▸ **Goal of the exercise**
Starting from the first line below, copy the whole listing exactly.
= = =
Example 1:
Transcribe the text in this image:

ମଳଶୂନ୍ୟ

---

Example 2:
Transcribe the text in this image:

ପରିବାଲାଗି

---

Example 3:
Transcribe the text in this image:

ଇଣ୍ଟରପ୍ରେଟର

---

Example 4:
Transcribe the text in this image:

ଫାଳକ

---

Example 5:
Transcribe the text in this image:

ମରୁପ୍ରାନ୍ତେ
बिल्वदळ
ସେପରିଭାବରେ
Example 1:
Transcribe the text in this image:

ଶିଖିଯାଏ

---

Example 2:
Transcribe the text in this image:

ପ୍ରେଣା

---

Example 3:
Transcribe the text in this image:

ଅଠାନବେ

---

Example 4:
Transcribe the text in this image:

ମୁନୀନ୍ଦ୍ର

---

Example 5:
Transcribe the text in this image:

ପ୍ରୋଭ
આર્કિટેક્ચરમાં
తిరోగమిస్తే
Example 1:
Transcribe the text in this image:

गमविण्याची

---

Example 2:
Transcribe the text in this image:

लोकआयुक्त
= = =
▸ **Answer to the problem**
Example 1:
Transcribe the text in this image:

ମଳଶୂନ୍ୟ

---

Example 2:
Transcribe the text in this image:

ପରିବାଲାଗି

---

Example 3:
Transcribe the text in this image:

ଇଣ୍ଟରପ୍ରେଟର

---

Example 4:
Transcribe the text in this image:

ଫାଳକ

---

Example 5:
Transcribe the text in this image:

ମରୁପ୍ରାନ୍ତେ
बिल्वदळ
ସେପରିଭାବରେ
Example 1:
Transcribe the text in this image:

ଶିଖିଯାଏ

---

Example 2:
Transcribe the text in this image:

ପ୍ରେଣା

---

Example 3:
Transcribe the text in this image:

ଅଠାନବେ

---

Example 4:
Transcribe the text in this image:

ମୁନୀନ୍ଦ୍ର

---

Example 5:
Transcribe the text in this image:

ପ୍ରୋଭ
આર્કિટેક્ચરમાં
తిరోగమిస్తే
Example 1:
Transcribe the text in this image:

गमविण्याची

---

Example 2:
Transcribe the text in this image:

लोकआयुक्त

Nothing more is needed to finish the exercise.